[EM] MDD,ER-Bucklin (whole)
Chris Benham
chrisbenham at bigpond.com
Wed Oct 19 11:35:42 PDT 2005
Participants,
I've recently had the idea that ER-Bucklin (whole) could be improved
by combining it with the
"Majority-Defeat Disqualification" (MDD) component from MDD//Approval
(MDDA).
So I suggest MDD,ER-Bucklin(whole) as my favourite method that meets
FBC.
"Voters rank the candidates, truncation and equal-ranking allowed.
If not all candidates are majority-strength pairwise beaten
(i.e."dominated") by some other candidate,
then "disqualify" (but not drop from the ballots) those that are.
If only one candidate remains, that candidate wins.
If more than one candidate remains, commence the ER-Bucklin(whole)
process until (at least) one of
the not-disqualified candidates has a vote tally greater than (or equal
to) half the total number of valid
ballots.
At that point elect the not-disqualified candidate with the highest vote
tally."
[The "(or equal to)" bit isn't traditional, but I suspect as a fine
point it is good.]
To explain "the ER-Bucklin(whole) process":
"In the first round each ballot contributes a whole vote each to the
tallies of those candidates they rank top or
equal-top.
In the second round, ballots that have contributed to the tallies of
less than two candidates each contribute
a whole vote each to the tallies of candidates they rank second or
equal-second.
(Ballots that in the first round contributed to the tallies of more
than one candidate do nothing in the second round)
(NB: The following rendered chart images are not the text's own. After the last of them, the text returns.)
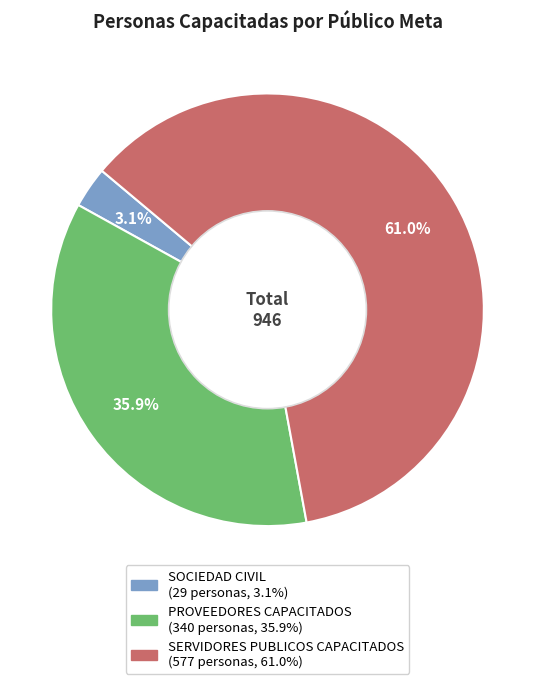

Does PROVEEDORES CAPACITADOS represent more than half of the total?

No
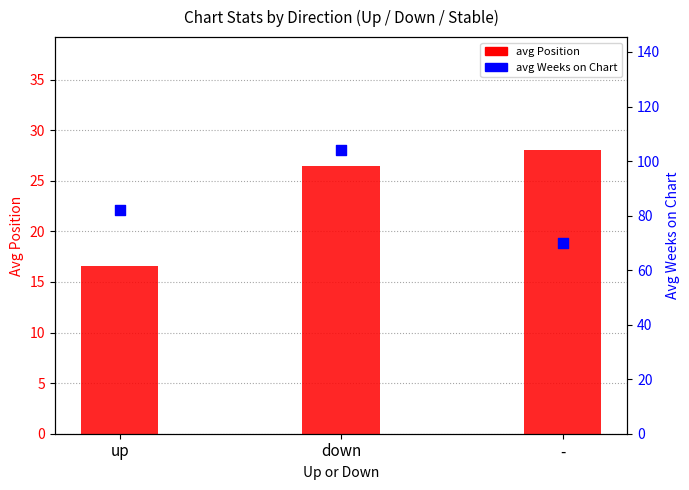

What are all the series names shown in the legend?

avg Position, avg Weeks on Chart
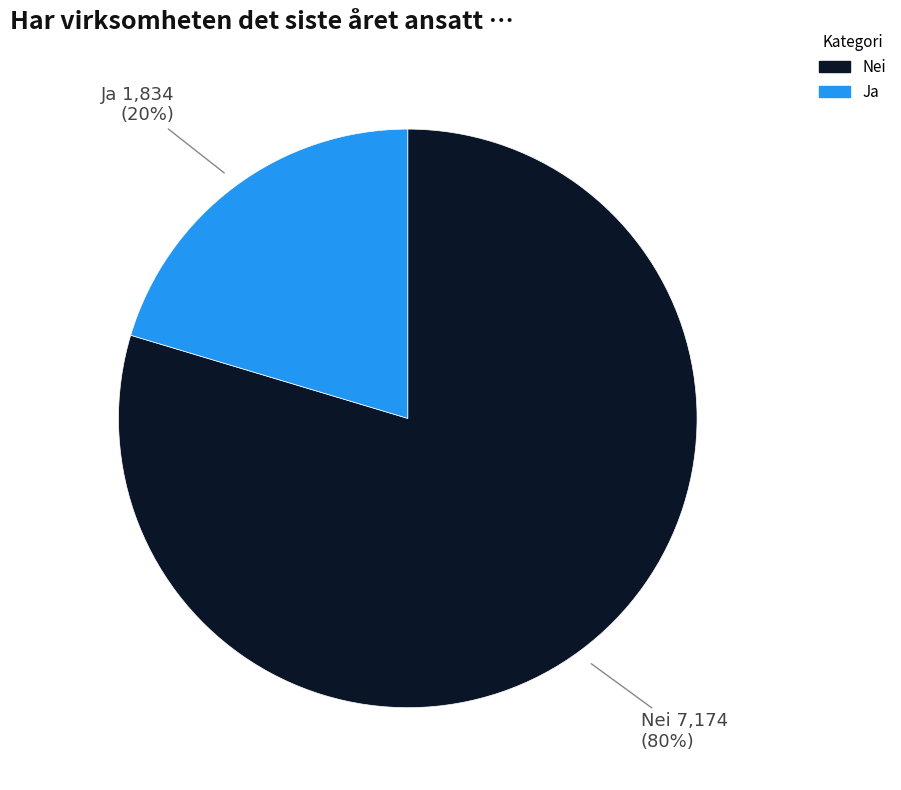

What is the majority slice?

Nei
In the third round, if there is one, ballots that have contributed to
the tallies of less than three candidates now
contribute a whole vote each to the tallies of candidates they rank
third or equal-third.
And so on."
Or as it is better explained at the Electowiki:
> /If a ballot lists n candidates as tied in kth place, count that
> ballot as a whole point for all n candidates beginning in the kth round./
>
> Note: A candidate is ranked in kth place on a given ballot if there
> are k-1 candidates who are ranked strictly higher. For exampe, a
> ballot marked A>B=C=D>E>F=G=H=I>J should be considered to rank A to in
> 1st place, B, C, and D in 2nd place, E in 5th place, F, G, H, and I in
> 6th place, and J in 10th place. Thus, the ballot would not count in
> favor of E until the 5th round, and it would not count in favor of J
> until the 10th round.
>
> This rule is perhaps unique in that it satisfies both the "favorite
> betrayal </wiki/Favorite_betrayal>" criterion and the Majority
> criterion for solid coalitions
> </wiki/Majority_criterion_for_solid_coalitions>.
>
If the majority-disqualified candidates were dropped from the ballots,
then Bucklin's compliance with Mono-raise would (I presume) be lost.
(If I'm wrong about, then there probably isn't any reason not to just
first drop them from the ballots, making the method the simpler and more
"intuitive" MDD//ER-Bucklin(whole).)
I think the only criterion compliance of plain ER-Bucklin(whole) that
we lose is "Later-no-Help", which I don't expect anyone will miss.
What we gain is "Smith-Condorcet (Gross)" (which means that the winner
comes from the smallest non-empty set of candidates that all
majority-strength pairwise beat any and all outside-the-set candidates)
and the Strategy-Free Criterion (SFC) .
Electowiki definition of SFC:
> /If a Condorcet candidate exists, and if a majority prefers this
> candidate to another candidate, then the other candidate should not
> win if that majority votes sincerely and no other voter falsifies/ any
> preferences.
>
> In a ranked method, it is nearly equivalent to say: /If more than half
> of the voters rank /x/ above /y/, and there is no candidate /z/ whom
> more than half of the voters rank above /x/, then /y/ must not be
> elected./
>
The method meets FBC/Sincere Favourite, Majority for solid
coalitions/Mutual Majority, the Plurality criterion, Smith(Gross), SFC
(and GSFC?).
It fails Clone Independence (doubtless both Clone-Winner and
Clone-Loser), Later-no-Harm, Independence from Irrelevant Ballots,
No Zero-Information Strategy.
Compared to plain ER-Bucklin(whole), this method would have a less
severe Later-no-Harm problem. In ER-Bucklin(whole), if the voter
has a big sincere approval cutoff, the s/he should equal-rank above it
and truncate below it.
In MDD,ER-Bucklin(whole), if the voter's sincere approval cutoff is
above the most preferred member of the anticipated sincere Smith
set then it is probably safe to truncate below that candidate.
In my view the worst feature of this method is its bad clone problem.
Also I dislike methods that fail Irrelevant Ballots (in the same spirit
as the "Blank Ballots Criterion").
But combining FBC with Majority for solid coalitions and Smith(Gross)
in my view makes it an ok package, better than MDDA.